I wrote most of it by hand in Notepad. Seriously, that's the level I'm at. That it works at all is a small miracle.

I'm looking for someone who knows what they're doing with this stuff and would be willing to lend a bit of their time. Nothing major -- I prefer to keep the site very basic -- just some polish and minor repairs.

The response to my last post took me by surprise (and was much appreciated). I guess there are a few people still following along despite my fractured narrative and navel-gazing tendencies. I'm hoping maybe someone out there can help.

If this isn't your bailiwick, read no further.

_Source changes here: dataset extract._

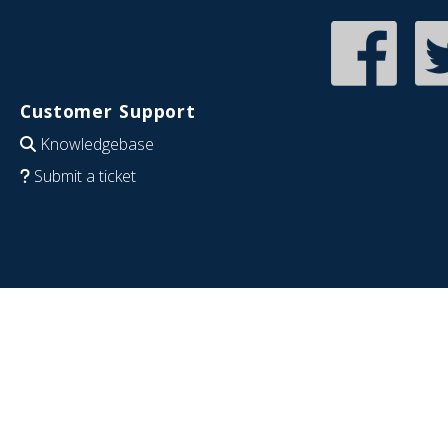
Customer Support
Knowledgebase
Submit a ticket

I broke my map page about a month ago. I've tried repeatedly to undo whatever I did, but can't seem to fix it.

My journal archives are difficult to penetrate. I'd like to list them by Date, Location, and Title, but all I can manage is Date, which isn't very useful to perusers. I've tried to figure out TypePad's scripting language -- can't make heads or tails of it.

There's other little design stuff, and probably a lot of things I'm doing a dumb way that could easily be redone in a smart way.

If you're the person for the job, please get in touch. If not, nevermind.